F1, GP Canada

Lewis Hamilton non si ferma più, e impone al GP del Giappone il suo ritmo dall’inizio alla fine: il britannico domina, ed effettua probabilmente il passo decisivo verso il 5° Mondiale e verso un titolo che può perdere solo con una lunga sequela di errori simile a quella che lo privò del titolo iridato nel 2007. Quello era un Lewis ancora ”sbarbato”, inesperto e irruente, quello attuale invece è un’autentica macchina da guerra inarrestabile, che si merita a piene mani questo titolo mondiale.

Di fatto, Hamilton ha ipotecato la vittoria nella giornata di ieri e con l’80a pole in carriera: il britannico è partito bene, venendo protetto da Bottas, e poi ha imposto il suo ritmo e ha vinto autorevolmente. Dietro di lui è successo di tutto, con Vettel che è scattato come una furia dall’ottava posizione (era 9° in qualifica, ma ha beneficiato della penalizzazione di Ocon), ha superato Grosjean e le due Toro Rosso e poi si è lanciato all’inseguimento di Max Verstappen. Gli incroci tra il tedesco e l’olandese sono sempre pericolosi, e infatti è andata male a Seb: il tedesco ha tentato di superare l’olandese alla Spoon Curve, buttandosi in uno spazio che semplicemente non c’era e non poteva esserci.

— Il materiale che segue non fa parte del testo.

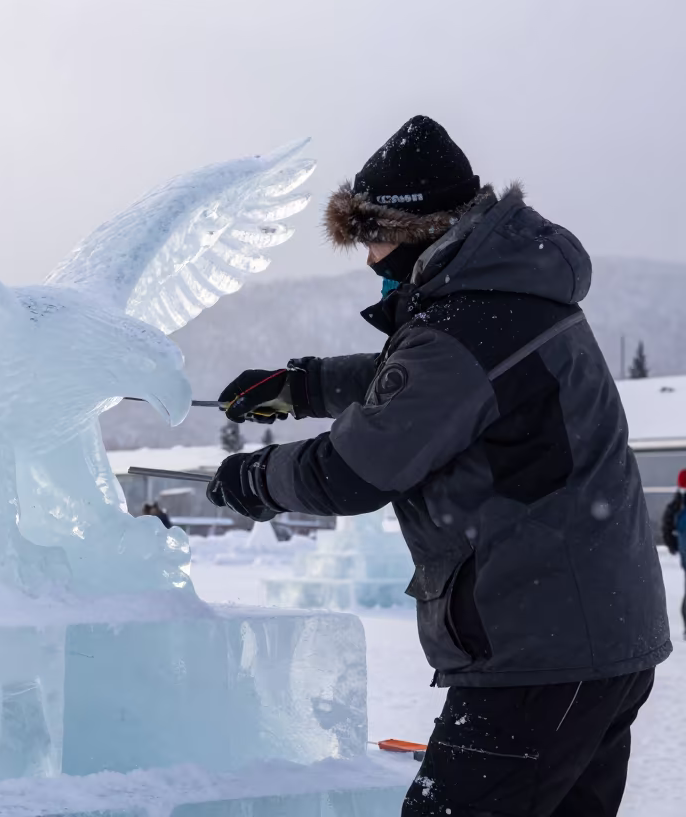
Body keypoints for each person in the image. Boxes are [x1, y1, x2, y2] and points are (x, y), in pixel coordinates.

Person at [205, 116, 670, 817]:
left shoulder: (465, 325)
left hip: (538, 652)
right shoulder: (504, 301)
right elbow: (418, 382)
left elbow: (355, 470)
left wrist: (256, 478)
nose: (367, 258)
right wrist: (300, 387)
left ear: (417, 229)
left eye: (371, 236)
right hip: (596, 638)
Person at [662, 469, 686, 632]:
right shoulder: (678, 504)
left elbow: (667, 525)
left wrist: (673, 546)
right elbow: (667, 525)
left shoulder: (677, 503)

L’arrivo di Seb è stato fulmineo e inaspettato anche per Verstappen, che se l’è visto di fianco e l’ha toccato mentre chiudeva la curva, finendo a sua volta fuori pista: gara da rifare per Vettel, che aveva danneggiato la vettura ed è ripartito dalla 19a posizione, riuscendo ad arrivare fino al 6° posto, ma non oltre, visto che quando ha raggiunto quella posizione si è accorto di essere distante 30” da Raikkonen.

Nel mentre succedeva di tutto nelle retrovie: un contatto tra Stroll e Alonso portava entrambi a ricevere 5” di penalità, e un altro contatto tra Magnussen e Leclerc portava alla foratura della ruota del danese e alla conseguente Safety Car, che però non ha intaccato il dominio di Hamilton. Vittoria per il britannico, con 12”9 su Bottas e 14”3 su Verstappen, a cui non riesce l’assalto al secondo posto proprio per quei cinque secondi di penalizzazione, e per la strenua difesa del finlandese. Quarto e sontuoso Daniel Ricciardo, che ha rimontato dalla 15a posizione dopo la perdita di potenza che aveva interrotto la sua qualifica nei minuti iniziali della Q2: molti sorpassi per l’australiano, che è arrivato alla quarta posizione approfittando del traffico nel quale era rimasto imbottigliato Kimi Raikkonen e ha chiuso a 19”5. Quinto il finnico della Ferrari, e staccato di oltre 50”: 1’09” invece per Sebastian Vettel, che anche volendo non avrebbe potuto andare oltre il 6° posto. Completano la top-10 Perez, Grosjean, Ocon e Sainz, con Alonso 14°: ritirati Leclerc, Magnussen e Hulkenberg.

La nuova classifica mondiale vede Hamilton salire a quota 331 punti, +67 su Vettel, con Bottas terzo a quota 207 (+11 su Kimi): nel costruttori Mercedes sta instaurando il proprio dominio a suon di doppiette, e guida con 538 punti, +78 su Ferrari. Tra due settimane si correrà ad Austin: ad Hamilton basterà guadagnare 8 punti su Vettel (combinazione più agevole: Hamilton 1°, Seb 3°) per vincere il Mondiale con tre GP d’anticipo.